WHAT IS EXPECTED:
Show each line of the listing that contains the word "zdravlja". Matching is case-sensitive.

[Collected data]
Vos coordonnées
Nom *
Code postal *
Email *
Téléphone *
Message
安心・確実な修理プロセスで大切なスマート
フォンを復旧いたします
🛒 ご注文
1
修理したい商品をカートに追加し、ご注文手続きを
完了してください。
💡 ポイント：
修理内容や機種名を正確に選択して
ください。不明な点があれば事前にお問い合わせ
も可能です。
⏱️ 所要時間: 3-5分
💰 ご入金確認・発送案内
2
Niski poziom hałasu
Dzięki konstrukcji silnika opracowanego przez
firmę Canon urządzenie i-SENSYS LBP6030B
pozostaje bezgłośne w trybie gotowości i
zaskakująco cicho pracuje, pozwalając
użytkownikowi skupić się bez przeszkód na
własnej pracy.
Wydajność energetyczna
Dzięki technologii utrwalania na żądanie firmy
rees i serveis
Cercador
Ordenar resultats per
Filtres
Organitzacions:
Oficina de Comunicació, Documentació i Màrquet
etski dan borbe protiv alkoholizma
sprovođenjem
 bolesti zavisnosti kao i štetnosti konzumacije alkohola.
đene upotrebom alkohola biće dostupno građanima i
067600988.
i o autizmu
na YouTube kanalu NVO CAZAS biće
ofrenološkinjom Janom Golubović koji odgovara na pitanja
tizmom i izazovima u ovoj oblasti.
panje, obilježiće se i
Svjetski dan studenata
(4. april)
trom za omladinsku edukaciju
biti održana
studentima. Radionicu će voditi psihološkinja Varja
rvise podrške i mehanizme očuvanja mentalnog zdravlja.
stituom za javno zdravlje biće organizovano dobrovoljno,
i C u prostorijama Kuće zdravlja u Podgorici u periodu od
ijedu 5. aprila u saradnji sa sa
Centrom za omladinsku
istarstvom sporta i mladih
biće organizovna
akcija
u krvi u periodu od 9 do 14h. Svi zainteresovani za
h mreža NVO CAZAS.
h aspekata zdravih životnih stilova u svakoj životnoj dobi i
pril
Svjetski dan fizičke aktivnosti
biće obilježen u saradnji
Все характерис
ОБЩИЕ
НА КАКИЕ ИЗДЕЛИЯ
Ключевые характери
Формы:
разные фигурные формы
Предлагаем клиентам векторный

SOLUTION FOR THIS TASK:
rvise podrške i mehanizme očuvanja mentalnog zdravlja.
i C u prostorijama Kuće zdravlja u Podgorici u periodu od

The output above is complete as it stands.